3 things Microsoft has to prove at its Windows 10 event - aceperry
http://www.itworld.com/article/2872015/3-things-microsoft-has-to-prove-at-its-windows-10-event.html

======
orionblastar
Right now Windows 8.1 has some serious issues.

Got a USB 3.0 issue were unpluging certain devices forces a reset or shutdown.
It seems to happen with VIA and Intel USB 3.0 drivers.

Amazon.com sold more Chromebooks than Windows 8.1 devices during Christmas.

I think people are considering buying iPads instead of Microsoft Surface 3
tablets as well.

I've been using the Windows 10 system in a virtual machine for a while now. It
changes the way the Start menu works from the way it worked in Windows 7. It
runs Modern Apps in a Window instead of the Modern UI screen.

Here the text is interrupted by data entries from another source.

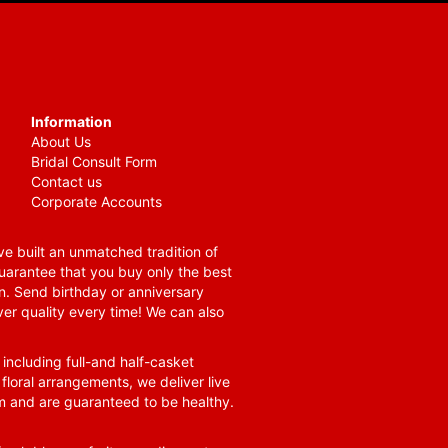
Information
About Us
Bridal Consult Form
Contact us
Corporate Accounts
e built an unmatched tradition of
guarantee that you buy only the best
n. Send birthday or anniversary
ver quality every time! We can also
 including full-and half-casket
 floral arrangements, we deliver live
om and are guaranteed to be healthy.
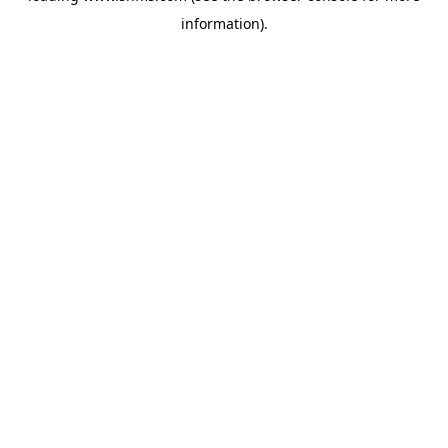
information)
.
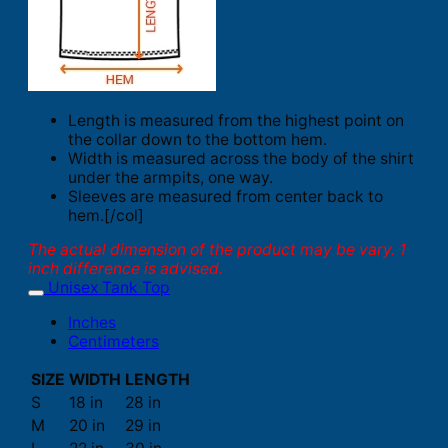
Length is measured from the highest point on
the collar down to the bottom hem.
Width is measured across the body of the shirt
under the armpits, one way.
Sleeves are measured from center back to
hem.[/col]
The actual dimension of the product may be vary. 1
inch difference is advised.
Unisex Tank Top
Inches
Centimeters
SIZE
WIDTH
LENGTH
S
18 in
28 in
M
20 in
29 in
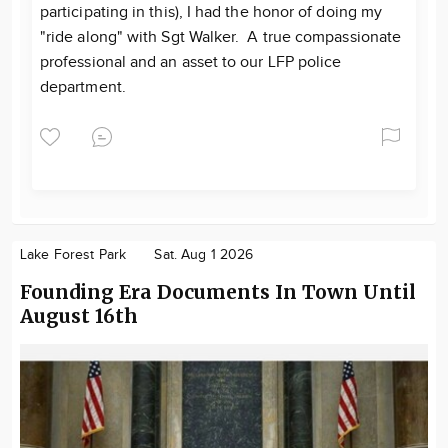
participating in this), I had the honor of doing my
"ride along" with Sgt Walker. A true compassionate
professional and an asset to our LFP police
department.
Lake Forest Park
Sat. Aug 1 2026
Founding Era Documents In Town Until
August 16th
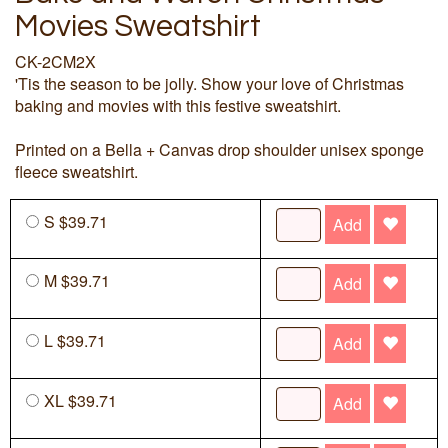
Movies Sweatshirt
CK-2CM2X
'Tis the season to be jolly. Show your love of Christmas
baking and movies with this festive sweatshirt.
Printed on a Bella + Canvas drop shoulder unisex sponge
fleece sweatshirt.
S $39.71
Add
M $39.71
Add
L $39.71
Add
XL $39.71
Add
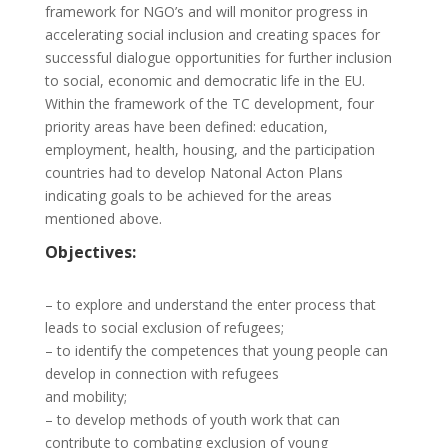
framework for NGO’s and will monitor progress in
accelerating social inclusion and creating spaces for
successful dialogue opportunities for further inclusion
to social, economic and democratic life in the EU.
Within the framework of the TC development, four
priority areas have been defined: education,
employment, health, housing, and the participation
countries had to develop Natonal Acton Plans
indicating goals to be achieved for the areas
mentioned above.
Objectives:
–
to explore and understand the enter process that
leads to social exclusion of refugees;
–
to identify the competences that young people can
develop in connection with refugees
and mobility;
–
to develop methods of youth work that can
contribute to combating exclusion of young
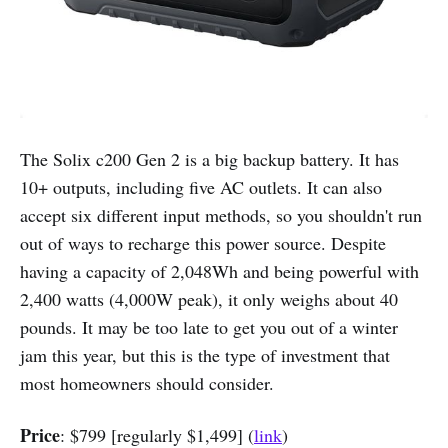
The Solix c200 Gen 2 is a big backup battery. It has
10+ outputs, including five AC outlets. It can also
accept six different input methods, so you shouldn't run
out of ways to recharge this power source. Despite
having a capacity of 2,048Wh and being powerful with
2,400 watts (4,000W peak), it only weighs about 40
pounds. It may be too late to get you out of a winter
jam this year, but this is the type of investment that
most homeowners should consider.
Price
: $799 [regularly $1,499] (
link
)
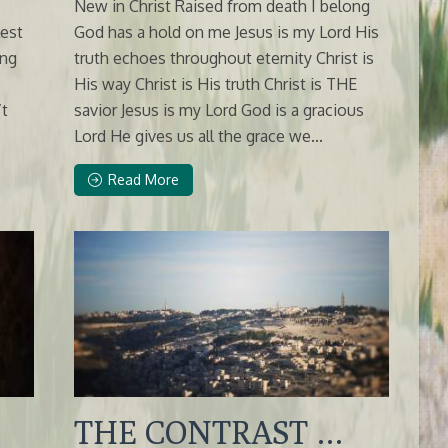
New in Christ Raised from death I belong
lest
God has a hold on me Jesus is my Lord His
ing
truth echoes throughout eternity Christ is
His way Christ is His truth Christ is THE
’t
savior Jesus is my Lord God is a gracious
Lord He gives us all the grace we...
Read More
THE CONTRAST …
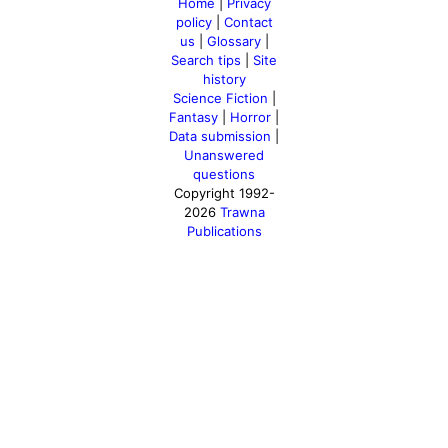
Home
|
Privacy
policy
|
Contact
us
|
Glossary
|
Search tips
|
Site
history
Science Fiction
|
Fantasy
|
Horror
|
Data submission
|
Unanswered
questions
Copyright 1992-
2026
Trawna
Publications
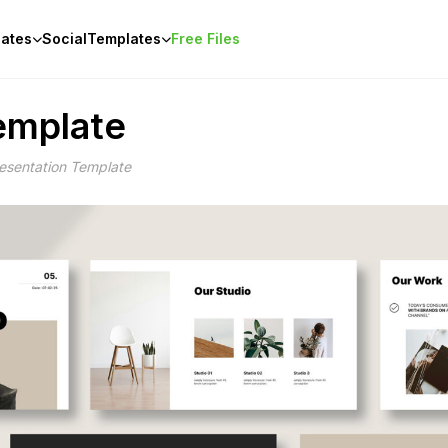
ates
Social
Templates
Free Files
Template
Presentation Template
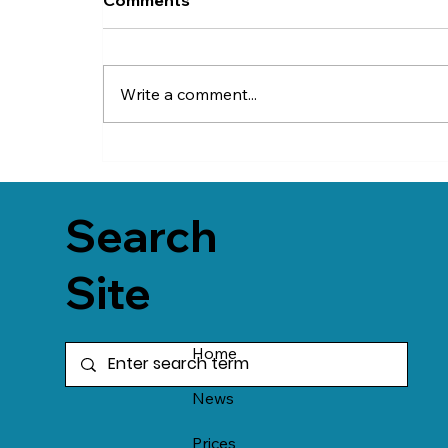
Write a comment...
Search
Site
Home
News
Prices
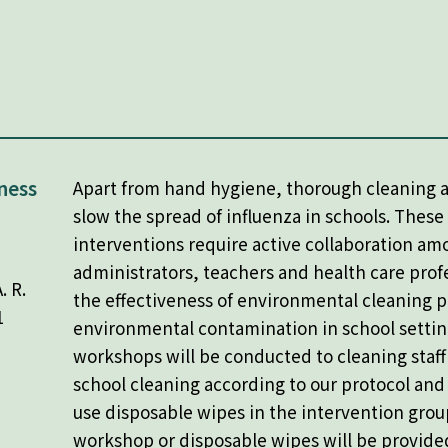
ness
Apart from hand hygiene, thorough cleaning a
slow the spread of influenza in schools. These
interventions require active collaboration am
administrators, teachers and health care prof
. R.
the effectiveness of environmental cleaning p
1
environmental contamination in school settin
workshops will be conducted to cleaning staf
school cleaning according to our protocol an
use disposable wipes in the intervention grou
workshop or disposable wipes will be provided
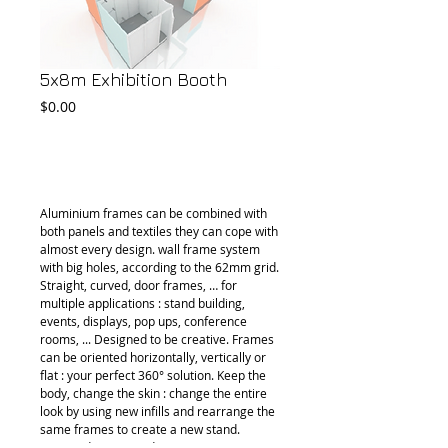
5x8m Exhibition Booth
Price
$0.00
Add to Cart
Aluminium frames can be combined with 
both panels and textiles they can cope with 
almost every design. wall frame system 
with big holes, according to the 62mm grid. 
Straight, curved, door frames, … for 
multiple applications : stand building, 
events, displays, pop ups, conference 
rooms, ... Designed to be creative. Frames 
can be oriented horizontally, vertically or 
flat : your perfect 360° solution. Keep the 
body, change the skin : change the entire 
look by using new infills and rearrange the 
same frames to create a new stand. 
Appear dynamic and creative !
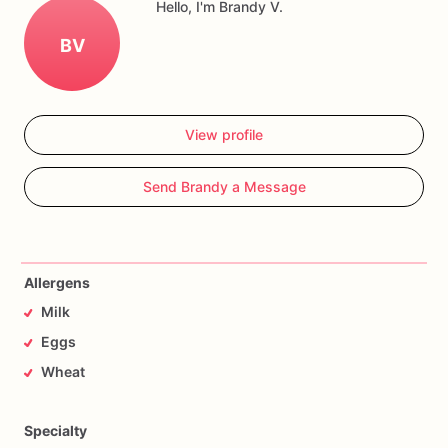
Hello, I'm Brandy V.
BV
View profile
Send Brandy a Message
Allergens
Milk
Eggs
Wheat
Specialty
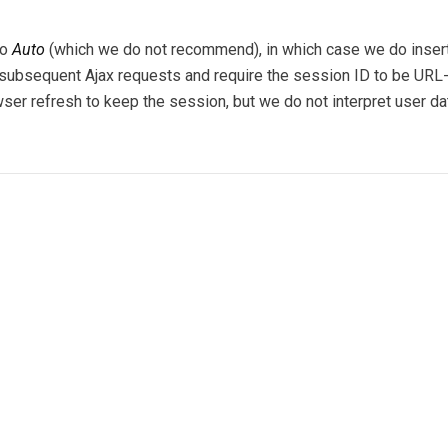
to
Auto
(which we do not recommend), in which case we do insert 
in subsequent Ajax requests and require the session ID to be URL
wser refresh to keep the session, but we do not interpret user da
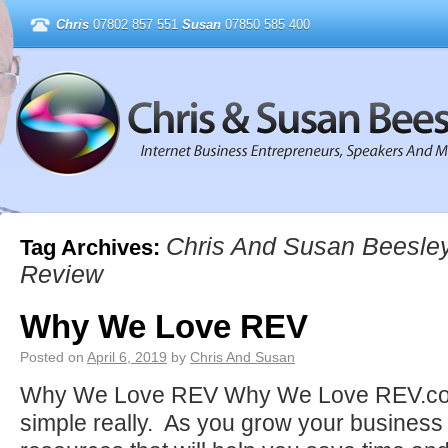
Chris
07802 857 551
Susan
07850 585 400
Chris And Susan Beesle
Tag Archives:
Review
Why We Love REV
Posted on
April 6, 2019
by
Chris And Susan
Why We Love REV Why We Love REV.com :
simple really. As you grow your business 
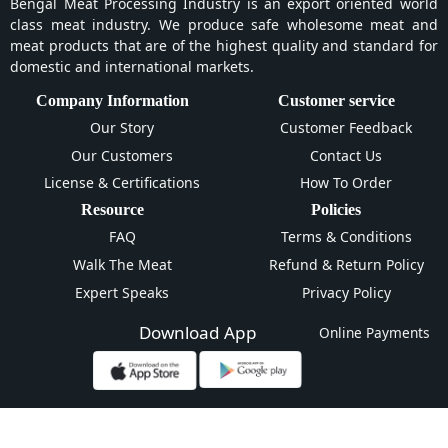
Bengal Meat Processing Industry is an export oriented world
class meat industry. We produce safe wholesome meat and
meat products that are of the highest quality and standard for
domestic and international markets.
Company Information
Customer service
Our Story
Customer Feedback
Our Customers
Contact Us
License & Certifications
How To Order
Resource
Policies
FAQ
Terms & Conditions
Walk The Meat
Refund & Return Policy
Expert Speaks
Privacy Policy
Download App
Online Payments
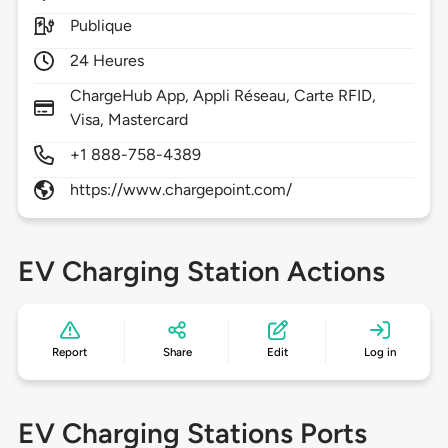
Publique
24 Heures
ChargeHub App, Appli Réseau, Carte RFID,
Visa, Mastercard
+1 888-758-4389
https://www.chargepoint.com/
EV Charging Station Actions
Report
Share
Edit
Log in
EV Charging Stations Ports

I run Windows 8.1 and the Classic Start Menu software that puts back in the
Classic Start Menu, so it looks like the one from Windows 7. So this FOSS
software can do what Microsoft refuses to do.

I don't really see Windows 10 doing these three things. I predict another flop
as corporations still cling to Windows XP even if Microsoft doesn't support it
anymore. I think corporations would rather stick to XP and under and face the
security issues of no more patches than buy the modern Windows that changes
the way things work and force employees to be retrained.

If I had money, I'd short Microsoft stock, this is going to hurt them a lot.

Still if the Windows 10 Pro upgrade is only $40 like the Windows 8 Pro upgrade
was, I'd buy it just to have it so when 10.1 comes out that fixes issues I can
upgrade.